POEM: A Taste for Happiness

Dining with Kings and Queens
Courtly balls
Knightly duels
And priestly indulgences
You can avoid it all
If only you are happy
Eating beans

This short poem goes out to all of those people who feel conflicted about all the contradictions in politics, especially during election season; contradictions about power and so-called “lesser evils.”  I find great comfort and happiness in the project of simplifying my life.  When it comes to politics and doing the right thing, I believe that the complexity of Western civilization offers a vast array of temptations to disorder our collective lives by mis-ordering our values.  In this regard, I see the value of simplification as keeping in proper order and priority a relatively few core values, and not letting these values be undercut by however tempting sophistication, pomp, and circumstance.  On a more practical note, I believe that leading a simple lifestyle materially is a great aid in minimizing the myriad of temptations to introduce personal bias into issues of power and control.  The simple fact is that the less we require materially, the less that our spiritual resources and spiritual center will be challenged by material needs.

This poem was inspired by a Sufi story of Nasrudin who is eating a poor man’s diet of chickpeas and bread.  His neighbor, who also claimed to be a wise man, was living in a grand house and dining on sumptuous meals provided by the Emperor himself.  His neighbor told Nasrudin, “if only you would learn to flatter the Emperor and be subservient like I do, you would not have to live on chickpeas and bread.”  Nasrudin replied, “and if only you would learn to live on chickpeas and bread, like I do, you would not have to flatter and live subservient to the Emperor.”

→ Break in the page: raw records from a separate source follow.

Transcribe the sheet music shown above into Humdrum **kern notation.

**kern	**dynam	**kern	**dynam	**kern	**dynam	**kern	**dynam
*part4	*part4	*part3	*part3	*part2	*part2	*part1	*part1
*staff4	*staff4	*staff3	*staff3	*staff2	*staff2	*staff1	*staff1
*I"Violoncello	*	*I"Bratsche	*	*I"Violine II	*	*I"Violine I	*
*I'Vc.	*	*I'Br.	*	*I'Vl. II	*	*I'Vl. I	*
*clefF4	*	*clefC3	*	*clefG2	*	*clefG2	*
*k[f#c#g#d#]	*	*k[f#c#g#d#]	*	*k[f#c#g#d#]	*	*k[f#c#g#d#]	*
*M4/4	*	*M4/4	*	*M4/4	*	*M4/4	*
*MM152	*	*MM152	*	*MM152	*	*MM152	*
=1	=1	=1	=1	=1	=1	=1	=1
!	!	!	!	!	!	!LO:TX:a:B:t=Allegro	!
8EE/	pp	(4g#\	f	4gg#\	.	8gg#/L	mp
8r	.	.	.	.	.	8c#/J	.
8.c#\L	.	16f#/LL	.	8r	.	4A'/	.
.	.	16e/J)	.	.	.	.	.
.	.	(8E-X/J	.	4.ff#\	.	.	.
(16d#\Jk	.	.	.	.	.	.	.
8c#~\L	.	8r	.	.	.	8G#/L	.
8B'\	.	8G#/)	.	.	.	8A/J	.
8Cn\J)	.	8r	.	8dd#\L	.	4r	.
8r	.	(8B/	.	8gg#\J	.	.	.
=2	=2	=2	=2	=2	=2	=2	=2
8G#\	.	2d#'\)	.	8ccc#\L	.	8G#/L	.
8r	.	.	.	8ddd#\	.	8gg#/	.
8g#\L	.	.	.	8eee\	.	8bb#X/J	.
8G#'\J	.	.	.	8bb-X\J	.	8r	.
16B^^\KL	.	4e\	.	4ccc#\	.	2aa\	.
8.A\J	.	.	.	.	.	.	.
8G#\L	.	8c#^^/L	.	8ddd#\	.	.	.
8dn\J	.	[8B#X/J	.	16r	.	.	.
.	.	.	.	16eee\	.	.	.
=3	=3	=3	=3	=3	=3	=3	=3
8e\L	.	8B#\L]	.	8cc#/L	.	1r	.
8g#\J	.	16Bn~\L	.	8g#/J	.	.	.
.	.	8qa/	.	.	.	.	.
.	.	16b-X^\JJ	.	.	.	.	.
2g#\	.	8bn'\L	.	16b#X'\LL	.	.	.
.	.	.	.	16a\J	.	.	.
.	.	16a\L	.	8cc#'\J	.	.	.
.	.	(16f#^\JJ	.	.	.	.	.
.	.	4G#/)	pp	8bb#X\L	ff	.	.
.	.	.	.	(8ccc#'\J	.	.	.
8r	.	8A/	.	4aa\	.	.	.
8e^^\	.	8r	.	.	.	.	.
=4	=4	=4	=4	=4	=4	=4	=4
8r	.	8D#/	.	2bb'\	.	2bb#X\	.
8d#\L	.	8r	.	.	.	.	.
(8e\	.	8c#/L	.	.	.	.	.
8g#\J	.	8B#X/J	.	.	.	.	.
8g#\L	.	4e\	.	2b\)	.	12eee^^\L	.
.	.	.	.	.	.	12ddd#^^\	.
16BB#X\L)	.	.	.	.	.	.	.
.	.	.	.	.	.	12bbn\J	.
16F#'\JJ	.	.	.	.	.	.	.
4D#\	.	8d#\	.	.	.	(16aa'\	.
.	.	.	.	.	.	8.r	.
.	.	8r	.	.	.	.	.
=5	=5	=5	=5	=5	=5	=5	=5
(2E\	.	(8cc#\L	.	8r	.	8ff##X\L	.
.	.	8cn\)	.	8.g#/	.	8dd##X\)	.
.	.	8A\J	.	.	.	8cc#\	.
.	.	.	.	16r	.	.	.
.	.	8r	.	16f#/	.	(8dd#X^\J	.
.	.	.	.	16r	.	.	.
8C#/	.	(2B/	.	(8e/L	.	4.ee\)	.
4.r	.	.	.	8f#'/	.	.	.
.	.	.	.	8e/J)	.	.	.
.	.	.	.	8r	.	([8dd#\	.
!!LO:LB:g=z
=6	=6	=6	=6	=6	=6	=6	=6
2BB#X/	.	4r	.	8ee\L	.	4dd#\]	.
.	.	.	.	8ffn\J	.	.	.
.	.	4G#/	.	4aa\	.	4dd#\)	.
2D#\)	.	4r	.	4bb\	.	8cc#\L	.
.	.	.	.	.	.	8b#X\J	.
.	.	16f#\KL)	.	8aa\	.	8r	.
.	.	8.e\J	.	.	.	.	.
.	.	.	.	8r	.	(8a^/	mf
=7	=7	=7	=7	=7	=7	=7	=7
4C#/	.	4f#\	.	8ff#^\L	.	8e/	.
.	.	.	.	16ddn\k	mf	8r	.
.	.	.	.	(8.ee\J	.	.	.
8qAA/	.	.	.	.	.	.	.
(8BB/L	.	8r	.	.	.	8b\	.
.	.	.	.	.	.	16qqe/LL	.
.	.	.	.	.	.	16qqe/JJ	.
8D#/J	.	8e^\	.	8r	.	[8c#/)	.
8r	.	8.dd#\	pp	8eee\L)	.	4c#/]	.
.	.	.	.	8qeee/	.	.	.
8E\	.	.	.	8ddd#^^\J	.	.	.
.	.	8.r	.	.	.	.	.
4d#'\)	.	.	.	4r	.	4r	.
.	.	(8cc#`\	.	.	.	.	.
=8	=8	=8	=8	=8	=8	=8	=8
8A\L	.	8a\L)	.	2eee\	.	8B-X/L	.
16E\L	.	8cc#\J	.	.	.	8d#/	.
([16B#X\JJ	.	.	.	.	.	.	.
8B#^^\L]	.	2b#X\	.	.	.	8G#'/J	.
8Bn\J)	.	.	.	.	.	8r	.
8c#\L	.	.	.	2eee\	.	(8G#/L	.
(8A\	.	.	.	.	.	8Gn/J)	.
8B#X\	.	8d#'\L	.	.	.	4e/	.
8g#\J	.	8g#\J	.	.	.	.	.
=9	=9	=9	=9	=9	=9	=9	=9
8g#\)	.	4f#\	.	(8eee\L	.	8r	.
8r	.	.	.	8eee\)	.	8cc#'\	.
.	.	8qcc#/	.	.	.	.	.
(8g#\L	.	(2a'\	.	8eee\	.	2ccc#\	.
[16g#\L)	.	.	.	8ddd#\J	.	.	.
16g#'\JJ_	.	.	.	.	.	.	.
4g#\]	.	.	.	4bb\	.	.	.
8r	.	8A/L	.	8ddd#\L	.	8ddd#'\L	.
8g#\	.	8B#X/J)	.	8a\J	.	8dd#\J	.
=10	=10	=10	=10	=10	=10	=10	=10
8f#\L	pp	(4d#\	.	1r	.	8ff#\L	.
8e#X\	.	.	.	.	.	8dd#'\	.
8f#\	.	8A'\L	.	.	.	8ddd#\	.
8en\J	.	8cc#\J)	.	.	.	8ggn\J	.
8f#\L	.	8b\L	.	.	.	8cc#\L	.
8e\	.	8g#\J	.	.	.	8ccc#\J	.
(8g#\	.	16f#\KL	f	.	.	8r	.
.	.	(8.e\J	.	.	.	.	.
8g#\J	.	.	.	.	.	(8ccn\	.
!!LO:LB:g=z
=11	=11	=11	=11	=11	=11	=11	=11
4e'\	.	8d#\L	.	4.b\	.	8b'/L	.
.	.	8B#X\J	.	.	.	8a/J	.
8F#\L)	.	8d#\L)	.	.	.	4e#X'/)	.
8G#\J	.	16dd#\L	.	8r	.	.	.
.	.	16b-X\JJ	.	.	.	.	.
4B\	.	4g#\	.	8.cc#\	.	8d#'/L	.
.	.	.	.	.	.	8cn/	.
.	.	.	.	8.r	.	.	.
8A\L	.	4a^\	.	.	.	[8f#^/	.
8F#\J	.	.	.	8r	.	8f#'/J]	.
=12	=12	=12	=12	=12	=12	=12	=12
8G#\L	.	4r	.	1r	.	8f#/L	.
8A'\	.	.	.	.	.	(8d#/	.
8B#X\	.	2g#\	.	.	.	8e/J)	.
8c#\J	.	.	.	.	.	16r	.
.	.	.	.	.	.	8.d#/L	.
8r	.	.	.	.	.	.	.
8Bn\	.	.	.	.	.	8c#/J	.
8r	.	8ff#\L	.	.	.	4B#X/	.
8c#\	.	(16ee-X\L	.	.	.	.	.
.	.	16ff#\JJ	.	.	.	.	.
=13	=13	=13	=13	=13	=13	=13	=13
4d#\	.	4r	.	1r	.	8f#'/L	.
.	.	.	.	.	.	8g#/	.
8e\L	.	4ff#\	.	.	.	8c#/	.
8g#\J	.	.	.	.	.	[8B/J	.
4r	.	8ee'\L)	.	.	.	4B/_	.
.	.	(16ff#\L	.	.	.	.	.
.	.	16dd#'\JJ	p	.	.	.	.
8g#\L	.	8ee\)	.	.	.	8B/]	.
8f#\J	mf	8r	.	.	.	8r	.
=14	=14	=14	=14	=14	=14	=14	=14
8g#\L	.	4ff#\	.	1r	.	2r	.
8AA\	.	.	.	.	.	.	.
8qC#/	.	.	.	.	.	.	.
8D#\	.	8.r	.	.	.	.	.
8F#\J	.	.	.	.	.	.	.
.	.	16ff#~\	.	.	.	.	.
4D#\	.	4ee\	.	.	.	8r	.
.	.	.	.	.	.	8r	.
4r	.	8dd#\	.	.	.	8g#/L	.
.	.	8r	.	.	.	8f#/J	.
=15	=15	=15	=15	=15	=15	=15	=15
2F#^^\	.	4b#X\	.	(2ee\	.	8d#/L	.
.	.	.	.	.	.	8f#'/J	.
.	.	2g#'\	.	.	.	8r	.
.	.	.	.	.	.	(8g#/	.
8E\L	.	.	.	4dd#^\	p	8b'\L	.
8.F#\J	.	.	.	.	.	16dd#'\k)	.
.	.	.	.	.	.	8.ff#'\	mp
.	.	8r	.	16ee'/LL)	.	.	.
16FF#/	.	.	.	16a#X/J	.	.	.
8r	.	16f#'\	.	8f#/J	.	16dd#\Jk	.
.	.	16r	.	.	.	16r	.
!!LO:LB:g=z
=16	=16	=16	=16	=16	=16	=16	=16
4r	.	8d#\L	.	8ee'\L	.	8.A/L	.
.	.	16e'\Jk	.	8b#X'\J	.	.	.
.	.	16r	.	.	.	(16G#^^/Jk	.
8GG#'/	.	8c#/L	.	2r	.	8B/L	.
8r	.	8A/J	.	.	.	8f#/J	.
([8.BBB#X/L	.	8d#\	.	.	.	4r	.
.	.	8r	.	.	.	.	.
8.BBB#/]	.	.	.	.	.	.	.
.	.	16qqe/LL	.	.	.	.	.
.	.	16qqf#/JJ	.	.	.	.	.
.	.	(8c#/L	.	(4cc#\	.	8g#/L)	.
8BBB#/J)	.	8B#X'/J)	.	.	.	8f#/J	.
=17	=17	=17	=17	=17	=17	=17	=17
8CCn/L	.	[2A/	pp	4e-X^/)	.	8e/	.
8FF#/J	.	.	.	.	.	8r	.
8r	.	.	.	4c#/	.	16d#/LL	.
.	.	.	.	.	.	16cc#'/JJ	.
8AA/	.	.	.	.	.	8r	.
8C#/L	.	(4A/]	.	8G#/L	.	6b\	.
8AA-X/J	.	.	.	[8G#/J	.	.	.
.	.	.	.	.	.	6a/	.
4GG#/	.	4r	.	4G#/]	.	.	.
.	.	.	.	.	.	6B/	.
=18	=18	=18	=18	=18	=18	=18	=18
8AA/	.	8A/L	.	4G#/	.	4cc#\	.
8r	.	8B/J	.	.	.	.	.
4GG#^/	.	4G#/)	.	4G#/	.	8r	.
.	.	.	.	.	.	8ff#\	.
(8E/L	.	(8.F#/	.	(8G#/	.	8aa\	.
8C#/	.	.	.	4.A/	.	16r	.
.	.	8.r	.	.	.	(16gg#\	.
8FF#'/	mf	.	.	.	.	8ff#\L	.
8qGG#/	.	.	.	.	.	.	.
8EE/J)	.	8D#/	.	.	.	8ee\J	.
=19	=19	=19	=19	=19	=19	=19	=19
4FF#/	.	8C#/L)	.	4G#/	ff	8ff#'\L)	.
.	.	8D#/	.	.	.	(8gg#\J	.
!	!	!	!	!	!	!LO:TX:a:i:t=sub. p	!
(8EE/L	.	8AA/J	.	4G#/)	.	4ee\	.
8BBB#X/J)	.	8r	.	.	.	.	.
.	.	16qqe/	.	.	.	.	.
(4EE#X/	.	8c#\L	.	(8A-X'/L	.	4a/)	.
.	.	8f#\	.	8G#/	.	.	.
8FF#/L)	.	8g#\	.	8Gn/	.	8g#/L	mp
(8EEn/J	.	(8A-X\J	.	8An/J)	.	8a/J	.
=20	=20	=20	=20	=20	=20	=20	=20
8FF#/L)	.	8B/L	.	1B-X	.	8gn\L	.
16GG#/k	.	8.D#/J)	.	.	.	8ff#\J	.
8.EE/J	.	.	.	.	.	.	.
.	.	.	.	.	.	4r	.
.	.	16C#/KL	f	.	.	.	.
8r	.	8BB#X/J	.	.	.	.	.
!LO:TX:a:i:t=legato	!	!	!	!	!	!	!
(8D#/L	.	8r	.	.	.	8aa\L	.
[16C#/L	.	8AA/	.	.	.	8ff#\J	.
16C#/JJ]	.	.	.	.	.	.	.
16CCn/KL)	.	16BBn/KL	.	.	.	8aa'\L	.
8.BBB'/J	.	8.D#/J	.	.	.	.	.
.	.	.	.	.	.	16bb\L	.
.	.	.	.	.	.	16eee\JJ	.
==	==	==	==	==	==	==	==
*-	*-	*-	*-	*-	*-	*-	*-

Maybe you don’t think this story is worth beans.  Maybe this poem, my two cents, seems irrelevant.  But, I am in good company:

Jesus sat down opposite the place where the offerings were put and watched the crowd putting their money into the temple treasury. Many rich people threw in large amounts. But a poor widow came and put in two very small copper coins, worth only a few cents.  Calling his disciples to him, Jesus said, ‘Truly I tell you, this poor widow has put more into the treasury than all the others.  They all gave out of their wealth; but she, out of her poverty, put in everything—all she had to live on.’ ” (Mark 12:41-44, NIV)

Do not be deceived: wealth and poverty, power and politics, is not about money and its many denominations; it’s about something much deeper, much richer.